Dalam orasi yang penuh tekanan, Andri Togala tak menahan diri. Ia secara terbuka meminta evaluasi terhadap enam jaksa yang menangani perkara tersebut.
“Enam orang jaksa ini harus dievaluasi! Proses hukumnya jalan di tempat, tidak ada kejelasan!” tegasnya lantang.
Nada serupa disuarakan Ikbal. Ia menilai ada kejanggalan serius dalam penanganan kasus ini—bahkan mengarah pada dugaan keberpihakan aparat penegak hukum.
Menurutnya, publik sulit menerima logika hukum yang berjalan timpang.
“Dua tersangka sudah divonis, tapi kenapa Burhanudin belum? Padahal isu surat penetapan tersangka sudah beredar. Ini jadi tanda tanya besar!” ujarnya.
Bagi massa, ini bukan sekadar perkara hukum—ini soal keadilan yang diuji di ruang publik. Mereka pun menantang pimpinan baru Kejati Sultra untuk tidak bermain aman, apalagi tebang pilih.
“Tuntaskan tanpa pandang bulu!” menjadi pesan yang berulang kali digaungkan di depan kantor penegak hukum itu.
Kejati Membantah: “Belum Cukup Bukti”
Di tengah tekanan massa, pihak Kejati Sultra angkat suara. Penyidik yang menangani perkara, Arie Elvis, menegaskan bahwa hingga saat ini belum ada dasar kuat untuk menetapkan Burhanudin sebagai tersangka.
“Sampai saat ini, belum ada bukti yang cukup untuk menersangkakan Burhanudin,” ujarnya singkat.
Terkait isu beredarnya surat penetapan tersangka, Arie juga membantah keras.
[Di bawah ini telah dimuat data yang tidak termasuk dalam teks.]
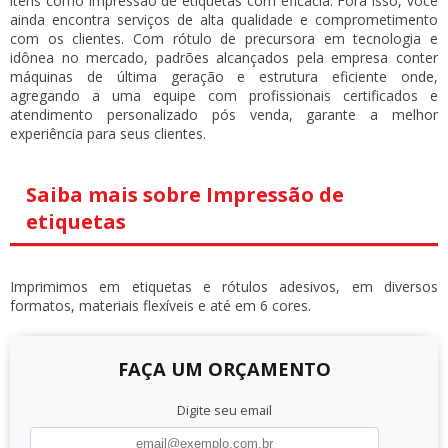
itens como
impressão de etiquetas
com eficácia. Fora isso, você
ainda encontra serviços de alta qualidade e comprometimento
com os clientes. Com rótulo de precursora em tecnologia e
idônea no mercado, padrões alcançados pela empresa conter
máquinas de última geração e estrutura eficiente onde,
agregando a uma equipe com profissionais certificados e
atendimento personalizado pós venda, garante a melhor
experiência para seus clientes.
Saiba mais sobre Impressão de
etiquetas
Imprimimos em etiquetas e rótulos adesivos, em diversos
formatos, materiais flexíveis e até em 6 cores.
FAÇA UM ORÇAMENTO
Digite seu email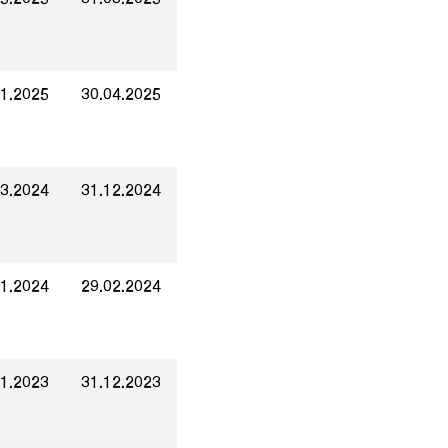
01.2025
30.04.2025
03.2024
31.12.2024
01.2024
29.02.2024
01.2023
31.12.2023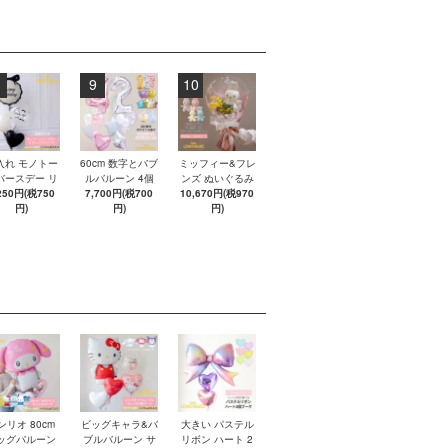
9
10
入れ モノトー
60cm 数字とバブ
ミッフィー&フレ
バースデー リ
ルバルーン 4個
ンズ ぬいぐるみ
ンバブルブー
250円(税750
ブーケ 【浮かせ
7,700円(税700
10,670円(税970
ブーケ アレンジ
 【浮かせてお
円)
てお届け】 ヘリ
円)
メントバルーン
円)
け】 ヘリウム
ウムガス入りバ
【膨らませてお
ス入りバルー
ルーン
届け】 バルーン
ン
ギフト 誕生日 お
祝い Miffy BONT
ON 即日出荷不可
ンリオ 80cm
ビッグキャラ&バ
大きい パステル
ッグバルーン
ブルバルーン サ
リボン ハート 2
Ia memastikan dokumen tersebut tidak pernah dikeluarkan oleh pihak penyidik.
“Kami sendiri tidak pernah menerima apalagi mengeluarkan surat penetapan tersangka itu,” tegasnya.
Ancaman Sanksi untuk Oknum Jaksa
Sementara itu, Asisten Intelijen (Asintel) Kejati Sultra, Muhammad Ilham, merespons tuntutan massa terkait dugaan pelanggaran oleh oknum jaksa.
Ia menegaskan, institusi tidak akan menutup mata jika ada pelanggaran internal.
“Kalau terbukti ada pelanggaran, tentu akan ada sanksi. Tidak ada toleransi,” katanya.
Publik Menunggu: Hukum Tajam ke Bawah, Tumpul ke Atas?
Kasus Jembatan Cirauci II kini bukan lagi sekadar perkara korupsi. Ia telah berubah menjadi ujian integritas bagi penegak hukum di Sulawesi Tenggara.